Damage to Earth’s oceans and glaciers from climate change is outpacing the ability of governments to protect them, a new report from an international scientific panel concludes.
“The capacity of governance systems in polar and ocean regions to respond to climate change impacts has strengthened recently,” says the Intergovernmental Panel on Climate Change.
“But this development is not sufficiently rapid or robust to adequately address the scale of increasing projected risks.”
The panel released its report, the work of more than 100 authors from around the world, at a scientific gathering in Monaco. A companion to a recent report on the effect of a warming climate on land, the document lays out what’s in store for oceans, glaciers and permafrost.
It concludes that if nothing improves, the effects will be severe – and Canada will not escape.
Arctic communities will be most directly affected.
“The shrinking cryosphere in the Arctic and high-mountain areas has led to predominantly negative impacts on food security, water resources, water quality, livelihoods, health and well-being, infrastructure, transportation, tourism and recreation, as well as culture of human societies, particularly for Indigenous peoples,” the report says.
More than 120,000 Canadians live in northern communities.
By 2060 – within the lifetime of about half of Canadians now living – coastal floods off British Columbia and the Maritimes that used to occur once a century will be annual events, it says.
Water availability across Western Canada will be disrupted.
Crucial kelp forests and seagrass meadows that nurture sea life off both east and west coasts are threatened. Kelp forests shelter thousands of species, from fish to seals to seabirds.
“The decline of kelp forests is projected to continue in temperate regions due to warming, particularly under the projected intensification of marine heatwaves, with high risk of local extinctions,” says the report.
And while animals in Arctic seas are expected to increase, that comes at the price of dramatic declines everywhere else in the world.
The report gives short shrift to those continuing to doubt the impact of human-caused climate change.
“Global warming has led to widespread shrinking of … ice sheets and glaciers, reductions in snow cover, Arctic sea ice extent and thickness and increased permafrost temperature,” it says. All of those statements are rated “very high confidence,” which is as confident as the report’s careful language allows itself.
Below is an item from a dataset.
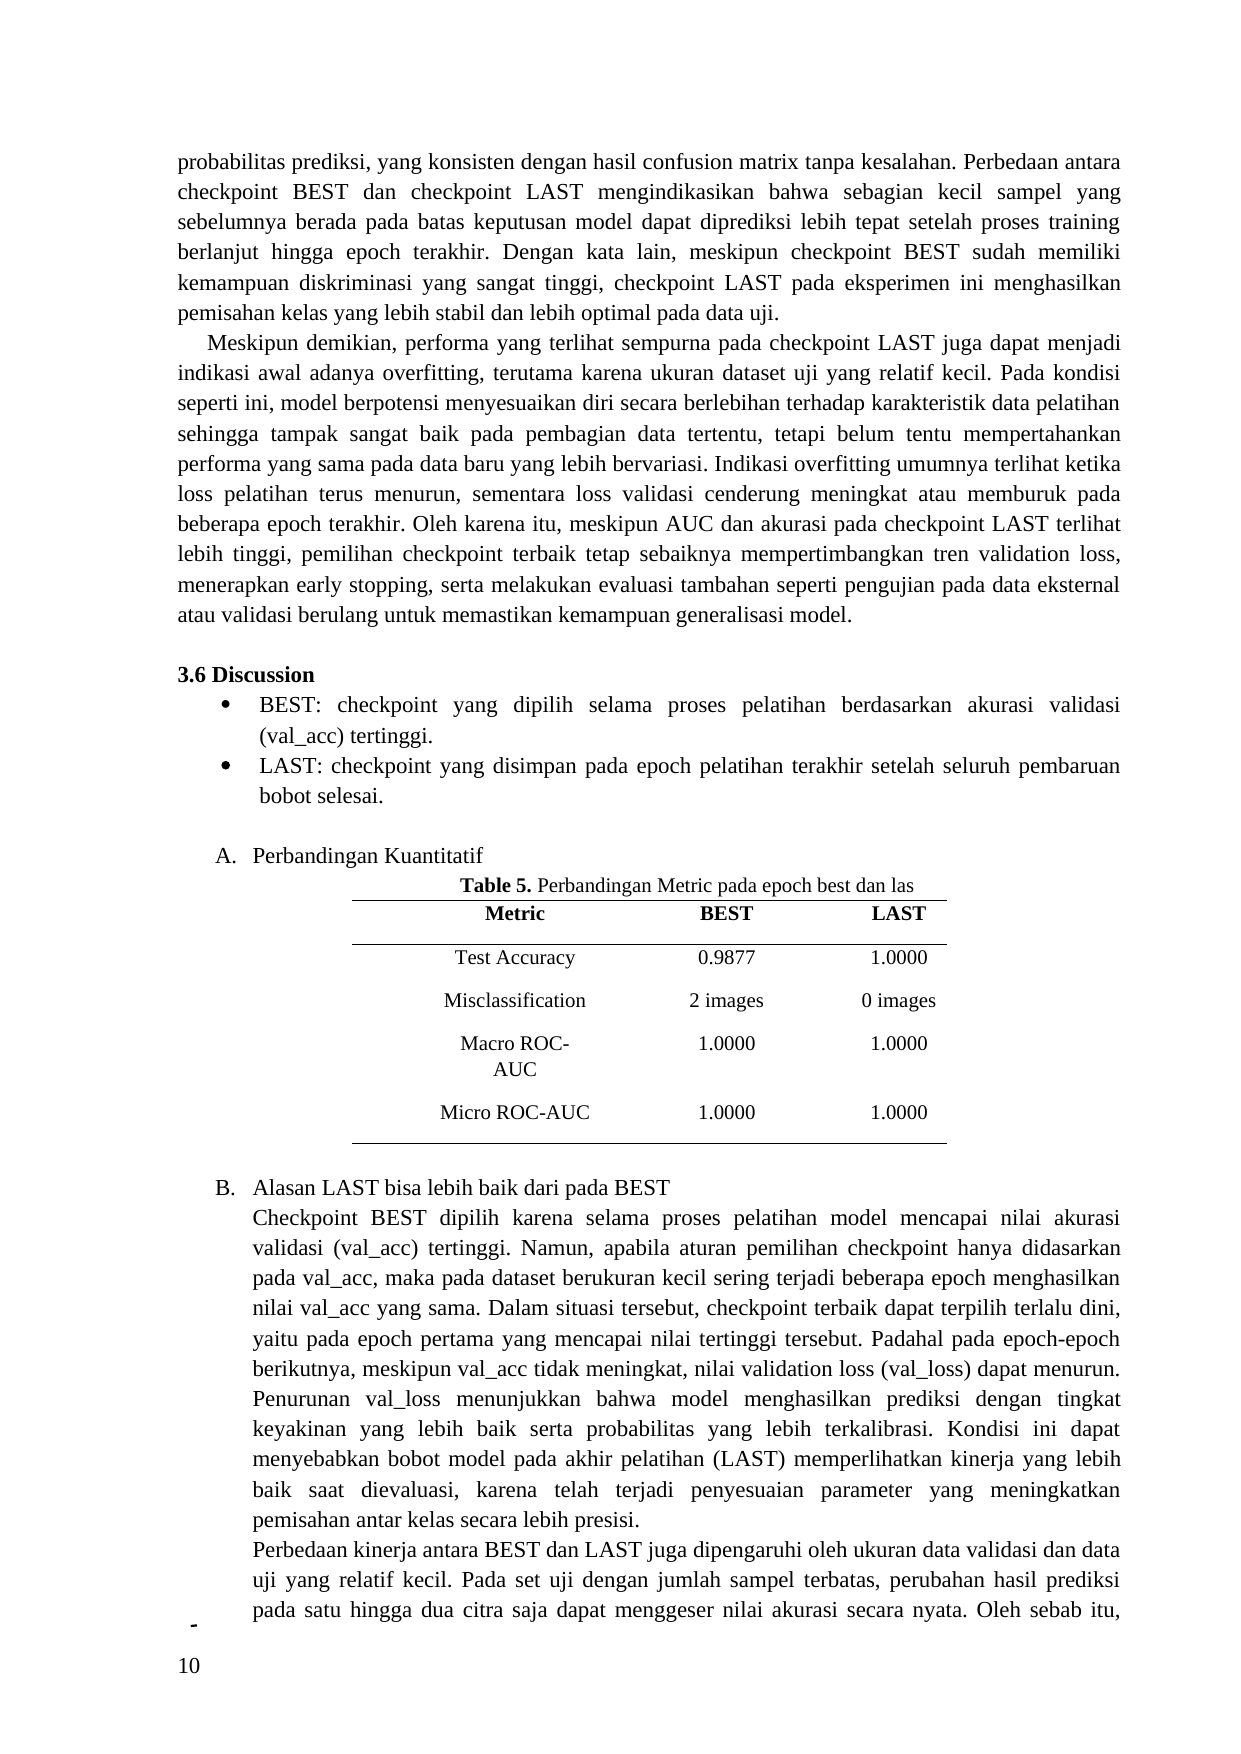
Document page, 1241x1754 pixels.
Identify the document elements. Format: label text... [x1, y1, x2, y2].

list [252, 1536, 1122, 1623]
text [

It says scientists are now “virtually certain” that the oceans have warmed unabated since 1970. Since 1993, it’s likely the rate of warming has more than doubled, with more than 90 per cent of excess heat going straight into salt water.
There is between 99 and 100 per cent certainty the oceans are growing more acidic from the amount of carbon they have absorbed.
Permafrost temperatures around the globe are now at record levels. Arctic and boreal permafrost currently stores almost twice as much carbon as the atmosphere, carbon that could be released if the soil melts.
The report notes that while the globe is now locked in to decades of disruption from current greenhouse gas levels, almost all of the negative effects can be softened by reduced emissions.
It ends with a plea for governments to co-operate, calling for “profound economic and institutional transformative change.”
“Co-operation and co-ordination among governing authorities across scales, jurisdictions, sectors, policy domains and planning horizons can enable effective responses to changes in the ocean (and) cryosphere,” it says.
“This highlights the urgency of prioritizing timely, ambitious, co-ordinated and enduring action.”